Das Jahrbuch ist insgesamt chronologisch aufgebaut, auf den jeweiligen Inhalt bezogen. Die Beiträge sind sowohl von Wissenschaftlern wie auch von Leute mit anderen beruflichen Schwerpunkten erstellt, unterschiedliche Interessenlagen standen Pate für die Veröffentlichungen.

Die unterschiedlich langen Beiträge widmen sich diesen Themen: „Erlenfurt, auch Kohlhütte genannt - zur Historie eines Hofgutes im Hafenlohrtal“, „Die Papiermühlen in Windheim und Homburg“, „Zur Frühgeschichte des Haslocher Eisenhammers“, „Das Inventar des Eichelhofgartens im Todesjahr des Erbauers Graf Friedrich Ludwig 1796“, „Der jugendliche Zweig des kräftig blühenden Baumes teutscher Sangesvereine – Das Wertheimer Gesangfest 1844 auf dem Weg zum ersten nationalen Sängerfest in Würzburg“, „Stolzes Staunen über solch herrlichen Besitz – Burg Rothenfels: Neubeginn vor 100 Jahren“, „Die Wertheimer Tauberbrücke im Wandel der Zeit“, „Auf den Spuren der eigenen Geschichte. Ein Kunstprojekt von Wertheimern für Wertheimer“ sowie „Main-Tauber-Kreis in der Burgen-Datenbank Ebdat erfasst“.

Kleinehagenbrock und Schaupp erläutern gemeinsam, die Beiträge zeigten, dass die Schreiber sich bestens auskennen, Fähigkeiten hätten in der Erschließung von Quellen. Manches sei aus Archiven nochmals neu herausgearbeitet worden, wobei ein beträchtlicher Teil der verwendeten Unterlagen in Bronnbach liege. Spannende Sachen seien methodisch gut dargestellt, die Beiträge brächten Licht in manches Dunkel. Einige der Ausarbeitungen fußten auf Vorträgen. Der Umstand, dass diesmal relativ viel zur Wirtschaftsgeschichte zu lesen ist, sei Zufall.

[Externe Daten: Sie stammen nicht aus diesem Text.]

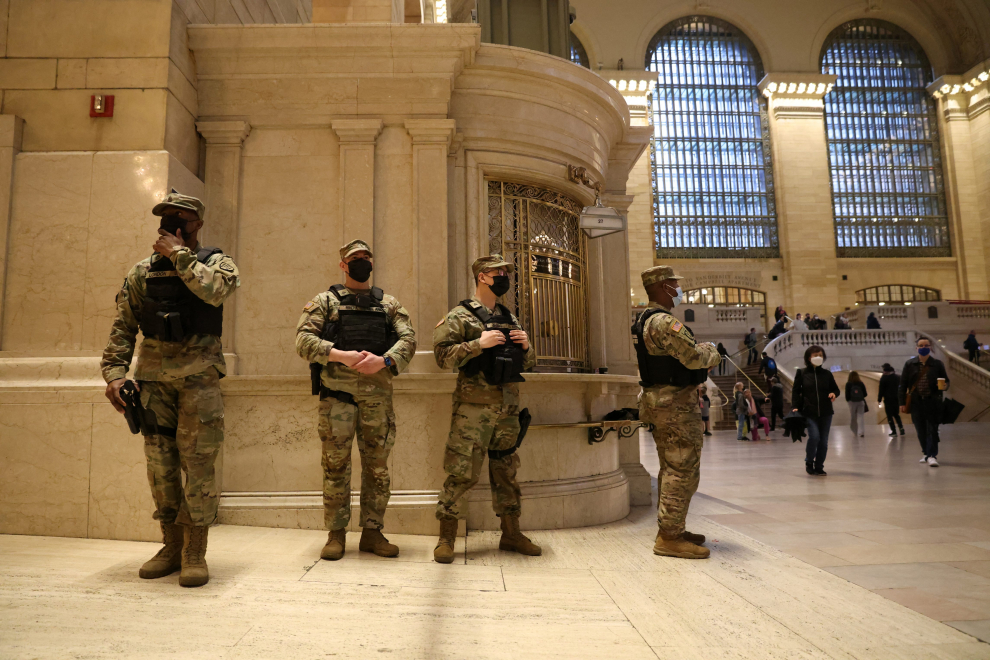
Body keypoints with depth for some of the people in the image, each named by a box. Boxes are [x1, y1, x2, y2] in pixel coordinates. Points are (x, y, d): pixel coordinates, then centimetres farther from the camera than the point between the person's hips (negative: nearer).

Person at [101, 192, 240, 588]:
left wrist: (179, 254, -11)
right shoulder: (142, 272, 13)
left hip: (199, 377, -4)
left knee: (197, 463, -5)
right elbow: (122, 328, 11)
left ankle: (195, 552, 5)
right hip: (153, 377, 4)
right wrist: (115, 373, 0)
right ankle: (171, 546, 20)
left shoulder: (216, 262, 3)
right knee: (160, 465, 7)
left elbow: (215, 291, -21)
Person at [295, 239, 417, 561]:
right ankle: (336, 534, 13)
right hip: (336, 390, -2)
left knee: (377, 466, 6)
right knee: (335, 464, 2)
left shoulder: (388, 303, 17)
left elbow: (408, 338, 5)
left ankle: (372, 532, 17)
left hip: (378, 393, 2)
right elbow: (304, 340, -2)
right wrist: (340, 356, -17)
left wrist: (383, 360, -15)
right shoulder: (325, 301, 10)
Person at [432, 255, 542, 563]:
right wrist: (479, 343, -20)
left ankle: (511, 533, 25)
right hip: (473, 407, -6)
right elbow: (442, 355, -12)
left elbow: (527, 363, 22)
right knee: (462, 472, -5)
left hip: (507, 407, 6)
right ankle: (446, 538, 8)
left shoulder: (510, 318, 17)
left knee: (506, 471, 13)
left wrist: (526, 346, 1)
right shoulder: (460, 315, -2)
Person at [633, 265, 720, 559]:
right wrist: (712, 351, -1)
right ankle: (669, 538, -2)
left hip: (660, 402, 11)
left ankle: (671, 530, 24)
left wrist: (702, 353, 12)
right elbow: (694, 356, -21)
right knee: (683, 471, -6)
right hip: (676, 404, -11)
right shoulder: (664, 321, -17)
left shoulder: (645, 321, 16)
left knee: (671, 469, 16)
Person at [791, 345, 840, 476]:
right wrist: (795, 407, -10)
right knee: (814, 436, -16)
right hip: (809, 412, -3)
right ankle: (809, 462, 7)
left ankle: (819, 467, 19)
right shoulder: (801, 373, 0)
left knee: (823, 441, 5)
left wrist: (834, 394, -6)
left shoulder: (827, 374, 7)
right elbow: (796, 391, 1)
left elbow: (835, 389, 18)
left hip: (825, 412, 3)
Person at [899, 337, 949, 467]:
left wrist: (944, 386, -16)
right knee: (921, 430, 8)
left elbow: (946, 380, 10)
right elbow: (903, 384, 4)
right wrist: (902, 402, 0)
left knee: (932, 429, -4)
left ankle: (932, 455, -4)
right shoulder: (909, 364, 4)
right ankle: (926, 453, 20)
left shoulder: (937, 364, 4)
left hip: (932, 402, -1)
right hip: (916, 402, 1)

Das Jahrbuch beinhaltet zudem diverse Buchbesprechungen und Buchanzeigen sowie zum Abschluss Einblicke in das Vereinsleben des Historischen Vereins Wertheim. Schaupp und Kleinehagenbrock bestätigen, sich bei der Auswahl des Titelbildes, ein Schwarzweißbild der Tauberbrücke mit Dachkonstruktion, gleich einig gewesen zu sein. Es sei bewusst Wert darauf gelegt worden, auch innerhalb des Jahrbuches viele Bilder zu integrieren und zwar direkt beim entsprechenden Text. Kleinehagenbrock betonte, es sei gut, das Archiv im Rücken zu haben, denn dies biete die Möglichkeit, das Jahrbuch intensiv zu bebildern.